**Input:**
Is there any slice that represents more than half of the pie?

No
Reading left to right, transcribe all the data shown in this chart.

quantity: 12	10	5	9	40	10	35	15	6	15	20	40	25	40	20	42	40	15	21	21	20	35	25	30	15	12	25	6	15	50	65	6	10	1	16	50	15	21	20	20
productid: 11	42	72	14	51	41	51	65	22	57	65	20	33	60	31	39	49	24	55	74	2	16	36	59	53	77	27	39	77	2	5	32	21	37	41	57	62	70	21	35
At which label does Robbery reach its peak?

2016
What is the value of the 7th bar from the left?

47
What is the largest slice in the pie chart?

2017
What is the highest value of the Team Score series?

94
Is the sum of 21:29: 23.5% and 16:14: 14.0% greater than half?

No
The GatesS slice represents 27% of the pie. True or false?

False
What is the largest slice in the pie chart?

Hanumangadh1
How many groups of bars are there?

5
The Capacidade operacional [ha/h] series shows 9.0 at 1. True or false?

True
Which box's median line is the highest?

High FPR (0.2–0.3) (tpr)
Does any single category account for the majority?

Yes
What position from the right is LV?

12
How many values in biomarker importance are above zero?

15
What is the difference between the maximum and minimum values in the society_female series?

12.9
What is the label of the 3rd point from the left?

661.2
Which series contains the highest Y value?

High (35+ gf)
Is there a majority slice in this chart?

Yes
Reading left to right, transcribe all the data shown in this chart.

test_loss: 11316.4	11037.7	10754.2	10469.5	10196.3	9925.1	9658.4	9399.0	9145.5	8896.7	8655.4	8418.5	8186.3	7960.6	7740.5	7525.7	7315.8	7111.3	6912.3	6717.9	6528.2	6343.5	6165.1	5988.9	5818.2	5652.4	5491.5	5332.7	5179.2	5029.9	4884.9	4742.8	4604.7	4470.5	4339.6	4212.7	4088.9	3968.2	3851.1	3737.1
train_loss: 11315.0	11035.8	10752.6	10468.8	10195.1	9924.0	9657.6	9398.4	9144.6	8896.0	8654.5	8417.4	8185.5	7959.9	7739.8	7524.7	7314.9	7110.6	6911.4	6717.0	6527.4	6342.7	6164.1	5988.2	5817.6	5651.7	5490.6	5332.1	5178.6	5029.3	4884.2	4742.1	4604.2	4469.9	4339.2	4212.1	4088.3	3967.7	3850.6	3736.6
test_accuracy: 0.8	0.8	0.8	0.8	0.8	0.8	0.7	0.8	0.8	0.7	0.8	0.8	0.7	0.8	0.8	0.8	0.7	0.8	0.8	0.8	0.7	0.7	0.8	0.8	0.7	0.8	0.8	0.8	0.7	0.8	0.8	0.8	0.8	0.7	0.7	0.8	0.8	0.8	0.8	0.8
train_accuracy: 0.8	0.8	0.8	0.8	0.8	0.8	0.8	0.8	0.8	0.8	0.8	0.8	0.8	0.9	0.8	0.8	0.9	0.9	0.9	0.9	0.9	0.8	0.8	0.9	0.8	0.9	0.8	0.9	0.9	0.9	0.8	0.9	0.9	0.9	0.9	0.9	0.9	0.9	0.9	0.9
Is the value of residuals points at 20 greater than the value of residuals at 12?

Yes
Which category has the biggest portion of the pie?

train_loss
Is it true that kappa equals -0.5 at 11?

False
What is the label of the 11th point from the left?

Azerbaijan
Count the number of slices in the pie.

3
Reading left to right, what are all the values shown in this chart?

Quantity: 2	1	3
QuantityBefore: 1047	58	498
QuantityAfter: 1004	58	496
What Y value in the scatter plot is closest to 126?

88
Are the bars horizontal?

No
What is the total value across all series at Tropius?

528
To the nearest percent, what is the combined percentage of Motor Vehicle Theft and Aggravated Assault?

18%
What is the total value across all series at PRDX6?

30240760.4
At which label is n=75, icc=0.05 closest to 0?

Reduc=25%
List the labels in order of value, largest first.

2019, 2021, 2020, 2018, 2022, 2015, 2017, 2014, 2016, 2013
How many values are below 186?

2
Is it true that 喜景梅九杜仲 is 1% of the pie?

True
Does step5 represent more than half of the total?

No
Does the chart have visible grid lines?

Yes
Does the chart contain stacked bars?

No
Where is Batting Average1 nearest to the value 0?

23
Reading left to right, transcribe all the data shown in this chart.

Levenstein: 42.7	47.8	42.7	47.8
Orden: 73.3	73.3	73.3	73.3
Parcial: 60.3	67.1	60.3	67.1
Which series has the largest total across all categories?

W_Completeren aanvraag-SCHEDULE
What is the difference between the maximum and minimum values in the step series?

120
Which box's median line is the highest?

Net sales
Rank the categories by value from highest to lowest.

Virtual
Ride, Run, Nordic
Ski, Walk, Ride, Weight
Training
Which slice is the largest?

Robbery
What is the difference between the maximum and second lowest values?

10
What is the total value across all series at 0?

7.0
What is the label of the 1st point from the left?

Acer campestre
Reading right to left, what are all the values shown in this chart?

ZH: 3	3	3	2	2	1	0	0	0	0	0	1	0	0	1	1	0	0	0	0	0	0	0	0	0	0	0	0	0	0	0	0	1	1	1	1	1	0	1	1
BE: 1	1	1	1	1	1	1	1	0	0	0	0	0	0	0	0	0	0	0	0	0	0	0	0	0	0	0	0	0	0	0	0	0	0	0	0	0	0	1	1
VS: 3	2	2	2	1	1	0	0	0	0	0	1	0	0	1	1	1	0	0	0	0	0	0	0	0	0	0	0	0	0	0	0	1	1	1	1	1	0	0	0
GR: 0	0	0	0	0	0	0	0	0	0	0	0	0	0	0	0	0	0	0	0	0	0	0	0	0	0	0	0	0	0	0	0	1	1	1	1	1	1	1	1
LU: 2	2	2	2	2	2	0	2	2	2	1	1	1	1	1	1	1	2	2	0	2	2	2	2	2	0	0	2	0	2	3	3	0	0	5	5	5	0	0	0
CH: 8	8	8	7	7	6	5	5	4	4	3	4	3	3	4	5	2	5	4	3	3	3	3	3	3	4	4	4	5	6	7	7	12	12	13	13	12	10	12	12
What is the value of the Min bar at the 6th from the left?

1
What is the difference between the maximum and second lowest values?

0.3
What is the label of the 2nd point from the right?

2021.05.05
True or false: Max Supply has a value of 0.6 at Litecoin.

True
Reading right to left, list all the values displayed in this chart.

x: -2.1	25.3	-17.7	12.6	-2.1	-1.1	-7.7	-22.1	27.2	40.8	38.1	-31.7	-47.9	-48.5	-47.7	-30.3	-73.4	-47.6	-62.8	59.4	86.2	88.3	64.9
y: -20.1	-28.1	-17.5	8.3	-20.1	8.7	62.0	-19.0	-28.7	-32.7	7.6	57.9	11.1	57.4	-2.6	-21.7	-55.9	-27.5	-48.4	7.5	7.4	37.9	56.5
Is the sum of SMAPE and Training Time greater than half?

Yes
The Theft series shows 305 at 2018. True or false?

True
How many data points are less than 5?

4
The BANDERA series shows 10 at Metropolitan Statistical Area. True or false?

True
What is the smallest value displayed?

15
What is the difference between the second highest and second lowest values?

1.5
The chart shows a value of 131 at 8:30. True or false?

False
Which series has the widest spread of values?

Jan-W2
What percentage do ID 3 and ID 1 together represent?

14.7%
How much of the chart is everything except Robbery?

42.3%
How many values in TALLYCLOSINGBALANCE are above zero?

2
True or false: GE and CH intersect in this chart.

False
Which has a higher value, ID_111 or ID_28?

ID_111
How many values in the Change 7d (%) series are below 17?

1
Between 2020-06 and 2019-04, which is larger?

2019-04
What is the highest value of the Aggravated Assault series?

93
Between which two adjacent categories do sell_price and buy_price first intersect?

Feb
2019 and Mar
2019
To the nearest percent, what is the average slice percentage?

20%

**Task to carry out:**
Swap "pie chart" for "circle graph" throughout the rows above and write all of them out again, changing nothing else.

**Response to this exercise:**
Is there any slice that represents more than half of the pie?

No
Reading left to right, transcribe all the data shown in this chart.

quantity: 12	10	5	9	40	10	35	15	6	15	20	40	25	40	20	42	40	15	21	21	20	35	25	30	15	12	25	6	15	50	65	6	10	1	16	50	15	21	20	20
productid: 11	42	72	14	51	41	51	65	22	57	65	20	33	60	31	39	49	24	55	74	2	16	36	59	53	77	27	39	77	2	5	32	21	37	41	57	62	70	21	35
At which label does Robbery reach its peak?

2016
What is the value of the 7th bar from the left?

47
What is the largest slice in the circle graph?

2017
What is the highest value of the Team Score series?

94
Is the sum of 21:29: 23.5% and 16:14: 14.0% greater than half?

No
The GatesS slice represents 27% of the pie. True or false?

False
What is the largest slice in the circle graph?

Hanumangadh1
How many groups of bars are there?

5
The Capacidade operacional [ha/h] series shows 9.0 at 1. True or false?

True
Which box's median line is the highest?

High FPR (0.2–0.3) (tpr)
Does any single category account for the majority?

Yes
What position from the right is LV?

12
How many values in biomarker importance are above zero?

15
What is the difference between the maximum and minimum values in the society_female series?

12.9
What is the label of the 3rd point from the left?

661.2
Which series contains the highest Y value?

High (35+ gf)
Is there a majority slice in this chart?

Yes
Reading left to right, transcribe all the data shown in this chart.

test_loss: 11316.4	11037.7	10754.2	10469.5	10196.3	9925.1	9658.4	9399.0	9145.5	8896.7	8655.4	8418.5	8186.3	7960.6	7740.5	7525.7	7315.8	7111.3	6912.3	6717.9	6528.2	6343.5	6165.1	5988.9	5818.2	5652.4	5491.5	5332.7	5179.2	5029.9	4884.9	4742.8	4604.7	4470.5	4339.6	4212.7	4088.9	3968.2	3851.1	3737.1
train_loss: 11315.0	11035.8	10752.6	10468.8	10195.1	9924.0	9657.6	9398.4	9144.6	8896.0	8654.5	8417.4	8185.5	7959.9	7739.8	7524.7	7314.9	7110.6	6911.4	6717.0	6527.4	6342.7	6164.1	5988.2	5817.6	5651.7	5490.6	5332.1	5178.6	5029.3	4884.2	4742.1	4604.2	4469.9	4339.2	4212.1	4088.3	3967.7	3850.6	3736.6
test_accuracy: 0.8	0.8	0.8	0.8	0.8	0.8	0.7	0.8	0.8	0.7	0.8	0.8	0.7	0.8	0.8	0.8	0.7	0.8	0.8	0.8	0.7	0.7	0.8	0.8	0.7	0.8	0.8	0.8	0.7	0.8	0.8	0.8	0.8	0.7	0.7	0.8	0.8	0.8	0.8	0.8
train_accuracy: 0.8	0.8	0.8	0.8	0.8	0.8	0.8	0.8	0.8	0.8	0.8	0.8	0.8	0.9	0.8	0.8	0.9	0.9	0.9	0.9	0.9	0.8	0.8	0.9	0.8	0.9	0.8	0.9	0.9	0.9	0.8	0.9	0.9	0.9	0.9	0.9	0.9	0.9	0.9	0.9
Is the value of residuals points at 20 greater than the value of residuals at 12?

Yes
Which category has the biggest portion of the pie?

train_loss
Is it true that kappa equals -0.5 at 11?

False
What is the label of the 11th point from the left?

Azerbaijan
Count the number of slices in the pie.

3
Reading left to right, what are all the values shown in this chart?

Quantity: 2	1	3
QuantityBefore: 1047	58	498
QuantityAfter: 1004	58	496
What Y value in the scatter plot is closest to 126?

88
Are the bars horizontal?

No
What is the total value across all series at Tropius?

528
To the nearest percent, what is the combined percentage of Motor Vehicle Theft and Aggravated Assault?

18%
What is the total value across all series at PRDX6?

30240760.4
At which label is n=75, icc=0.05 closest to 0?

Reduc=25%
List the labels in order of value, largest first.

2019, 2021, 2020, 2018, 2022, 2015, 2017, 2014, 2016, 2013
How many values are below 186?

2
Is it true that 喜景梅九杜仲 is 1% of the pie?

True
Does step5 represent more than half of the total?

No
Does the chart have visible grid lines?

Yes
Does the chart contain stacked bars?

No
Where is Batting Average1 nearest to the value 0?

23
Reading left to right, transcribe all the data shown in this chart.

Levenstein: 42.7	47.8	42.7	47.8
Orden: 73.3	73.3	73.3	73.3
Parcial: 60.3	67.1	60.3	67.1
Which series has the largest total across all categories?

W_Completeren aanvraag-SCHEDULE
What is the difference between the maximum and minimum values in the step series?

120
Which box's median line is the highest?

Net sales
Rank the categories by value from highest to lowest.

Virtual
Ride, Run, Nordic
Ski, Walk, Ride, Weight
Training
Which slice is the largest?

Robbery
What is the difference between the maximum and second lowest values?

10
What is the total value across all series at 0?

7.0
What is the label of the 1st point from the left?

Acer campestre
Reading right to left, what are all the values shown in this chart?

ZH: 3	3	3	2	2	1	0	0	0	0	0	1	0	0	1	1	0	0	0	0	0	0	0	0	0	0	0	0	0	0	0	0	1	1	1	1	1	0	1	1
BE: 1	1	1	1	1	1	1	1	0	0	0	0	0	0	0	0	0	0	0	0	0	0	0	0	0	0	0	0	0	0	0	0	0	0	0	0	0	0	1	1
VS: 3	2	2	2	1	1	0	0	0	0	0	1	0	0	1	1	1	0	0	0	0	0	0	0	0	0	0	0	0	0	0	0	1	1	1	1	1	0	0	0
GR: 0	0	0	0	0	0	0	0	0	0	0	0	0	0	0	0	0	0	0	0	0	0	0	0	0	0	0	0	0	0	0	0	1	1	1	1	1	1	1	1
LU: 2	2	2	2	2	2	0	2	2	2	1	1	1	1	1	1	1	2	2	0	2	2	2	2	2	0	0	2	0	2	3	3	0	0	5	5	5	0	0	0
CH: 8	8	8	7	7	6	5	5	4	4	3	4	3	3	4	5	2	5	4	3	3	3	3	3	3	4	4	4	5	6	7	7	12	12	13	13	12	10	12	12
What is the value of the Min bar at the 6th from the left?

1
What is the difference between the maximum and second lowest values?

0.3
What is the label of the 2nd point from the right?

2021.05.05
True or false: Max Supply has a value of 0.6 at Litecoin.

True
Reading right to left, list all the values displayed in this chart.

x: -2.1	25.3	-17.7	12.6	-2.1	-1.1	-7.7	-22.1	27.2	40.8	38.1	-31.7	-47.9	-48.5	-47.7	-30.3	-73.4	-47.6	-62.8	59.4	86.2	88.3	64.9
y: -20.1	-28.1	-17.5	8.3	-20.1	8.7	62.0	-19.0	-28.7	-32.7	7.6	57.9	11.1	57.4	-2.6	-21.7	-55.9	-27.5	-48.4	7.5	7.4	37.9	56.5
Is the sum of SMAPE and Training Time greater than half?

Yes
The Theft series shows 305 at 2018. True or false?

True
How many data points are less than 5?

4
The BANDERA series shows 10 at Metropolitan Statistical Area. True or false?

True
What is the smallest value displayed?

15
What is the difference between the second highest and second lowest values?

1.5
The chart shows a value of 131 at 8:30. True or false?

False
Which series has the widest spread of values?

Jan-W2
What percentage do ID 3 and ID 1 together represent?

14.7%
How much of the chart is everything except Robbery?

42.3%
How many values in TALLYCLOSINGBALANCE are above zero?

2
True or false: GE and CH intersect in this chart.

False
Which has a higher value, ID_111 or ID_28?

ID_111
How many values in the Change 7d (%) series are below 17?

1
Between 2020-06 and 2019-04, which is larger?

2019-04
What is the highest value of the Aggravated Assault series?

93
Between which two adjacent categories do sell_price and buy_price first intersect?

Feb
2019 and Mar
2019
To the nearest percent, what is the average slice percentage?

20%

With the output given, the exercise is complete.